5) Mode collapse. GAN is prone to mode collapse in the training process, which leads to strange appearance of generated images, or to the generation of just a certain type of images. The causes of GAN modal collapse are various, including unstable and diminishing gradients, convergence failure, generator dominance etc. Since the basic structure of GAN is the neural network, diminishing gradients may appear in the shallow network during the training, which means that the parameters of the shallow network will be updated slowly and do not match the parameter updating speed of the deep network. For some difficult image synthesis tasks, GAN may not be able to converge. Generator dominance means that the GAN is alternately trained with the generator and discriminator, but there is a possibility that the generator will be dominant. GAN still lacks precise mathematical proof of antagonistic learning and pattern transformation. There is no fundamental solution to mode collapse, and designers can only use more advanced techniques and carefully master the training process. Particularly for medical images, which have high dimensions and complex patterns, pattern collapse is likely to occur.

7.2 Non-technology challenges and directions

1) Privacy. The collection of medical images for scientific research requires patient consent. It is not clear if generated images or dataset generated based on them are to be considered as original data or new data, and therefore whether they should be subject to patient consent or not. The legality of new data is also uncertain. Some applications of GAN, such as domain transformation, may even expose more patients' personal privacy than original images. Therefore, for the application of new technology, not only its feasibility but also ethics and law must be considered.

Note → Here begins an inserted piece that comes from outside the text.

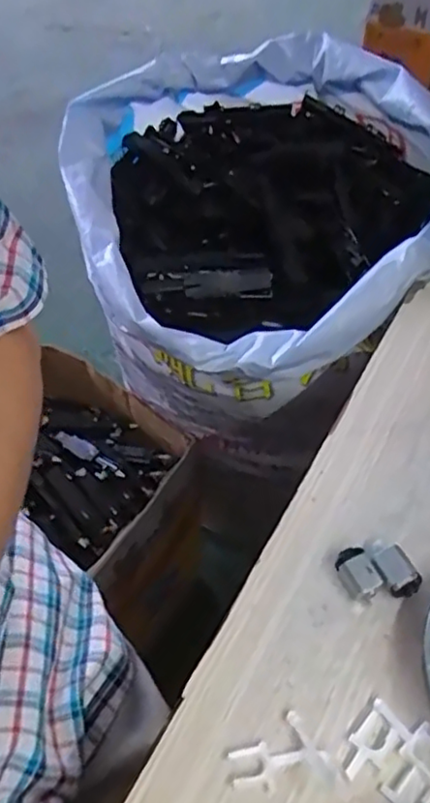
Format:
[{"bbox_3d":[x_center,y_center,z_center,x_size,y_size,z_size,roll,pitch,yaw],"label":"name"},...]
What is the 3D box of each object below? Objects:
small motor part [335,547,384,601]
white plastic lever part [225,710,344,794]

2) Image confidence. In the field of medical imaging, the interpretation of an image may affect the life of the patient, so many technologies that are good in other areas for similar purposes may not be applicable in this medical field. Sometimes even a normal medical image will not be given enough trust by doctors, and multi-level detection is still needed. In this context, currently there is no reason for doctors to give trust to images generated by GAN. Cohen et al. [107] questioned the medical images generated by GAN, which may misjudge the medical condition of patients. They trained a CycleGAN to convert normal brain MRI images to brain MRI images with tumors. In fact, the images generated by their network are visually realistic, but without tumors. There are many reasons behind this. For instance, the generalization performance of a well-trained model is not good, or the transformations between some data domains cannot be accurately carried out. Attention should be paid to this issue, but this does not mean that all GANs will lead to misdiagnosis.

3) Datasets. Although there are many publicly available datasets, most of them were created not for use with GAN, but for other medical tasks. The quality of existing medical datasets is spotty, and some are old and scattered. For some tasks, such as the transformation between MRI and CT images, it is difficult to find relevant images of a certain scale. Most researchers collect them by themselves through hospitals.

8 Conclusion

Oriented to GAN for medical imaging, this paper summarizes commonly used GAN methods, medical image synthesis and the function of adversarial learning in other medical image tasks. The relevant papers in the area published in the last five years are reviewed. The challenges of datasets, training methods, reliability, and legality are pointed out. Future directions of unsupervised learning, breakthroughs in clinical needs, and the need for GANs more suitable for medical imaging are also discussed. In general, the existing medical image synthesis technology has a high reliability, and the combination of GAN and other medical image models also produces a good effect. It can be clearly concluded that GAN has great potential and development perspectives in medical imaging. In fact, the whole development trend of artificial intelligence is towards unsupervised (deep) learning.